高校時代、岩波文庫のカール・マルクス著『賃労働と資本』という本に出会ったのがきっかけです。資本主義は財を再生産するだけではなく、システムの再生産も行うという記述に感銘を受けたのです。元々は理系だったのですが、微積分が苦手で文系に移り、興味を持っていた経済学を学ぶことにしました。
―金融学を研究しようと思ったきっかけは。
元々は理論家の経済学者を目指していました。ですが、当時の経済学は数理経済学で、一般均衡を扱っています。数学を扱う分野よりも実際の経済に触れることができる分野に進みたいと思いました。若手育成プログラムでアメリカ滞在をした際、アメリカは貯蓄貸付組合が不良債権を抱えていました。当時、政府はいわゆるS&L問題を先送りにしている状況でした。そういった状況で、S&L問題についての本や論文を読み、先送りすることの問題点を学びました。日本に戻った後、不良債権問題が発覚し、問題解決のための発言を行っていたところ、金融の専門家になっていたのです。
―今後のご予定は。
立正大学に再就職予定です。現在行っているような活動を今後も続けていきますね。
―最後に塾生に一言お願いします。
勉強を頑張ることです。
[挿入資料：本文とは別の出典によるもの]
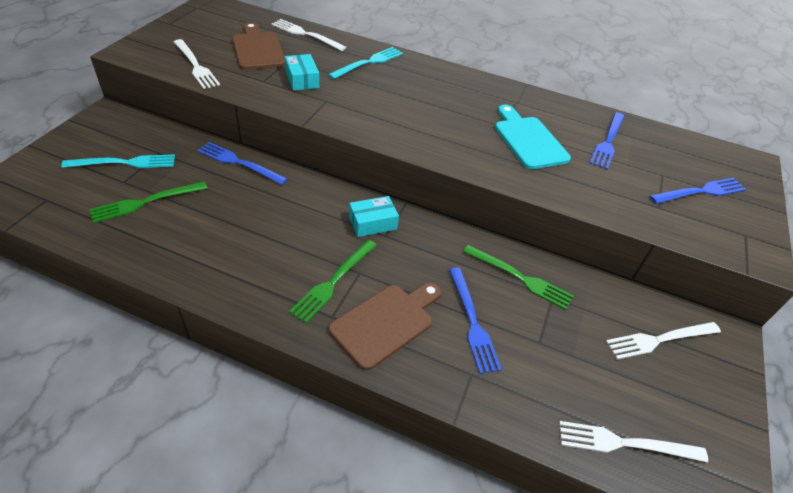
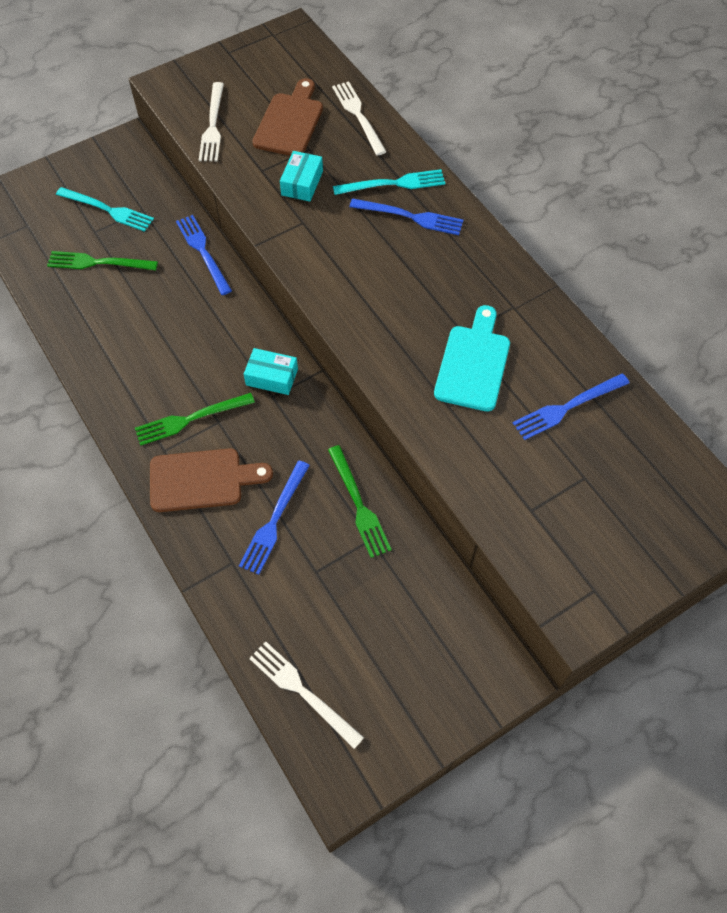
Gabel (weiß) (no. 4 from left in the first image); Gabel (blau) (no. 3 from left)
今の学生は勉強時間が足りていないように思えます。現代の競争相手は日本国内だけではありません。国際的に競争する必要があります。現在日本の競争力は落ちています。競争力を高めるためには、自らの人的資本を高めないといけません。私が言う勉強とは、人的資本を高めることです。体系的な知識を蓄えることと、幅広い経験をすることです。そして、良い人材になって欲しいです。
―ありがとうございました。
(藤田龍太朗)
【池尾和人氏プロフィール】
75年京都大学経済学部を卒業し、80年一橋大学大学院経済学研究科博士課程単位取得退学、同年岡山大学経済学部助手を務め、86年京都大学経済学部助教授に就任。94年慶大経済学部助教授、95年同大教授で現在に至る。日本ファイナンス学会理事や日本経済学会の代議員などを歴任した。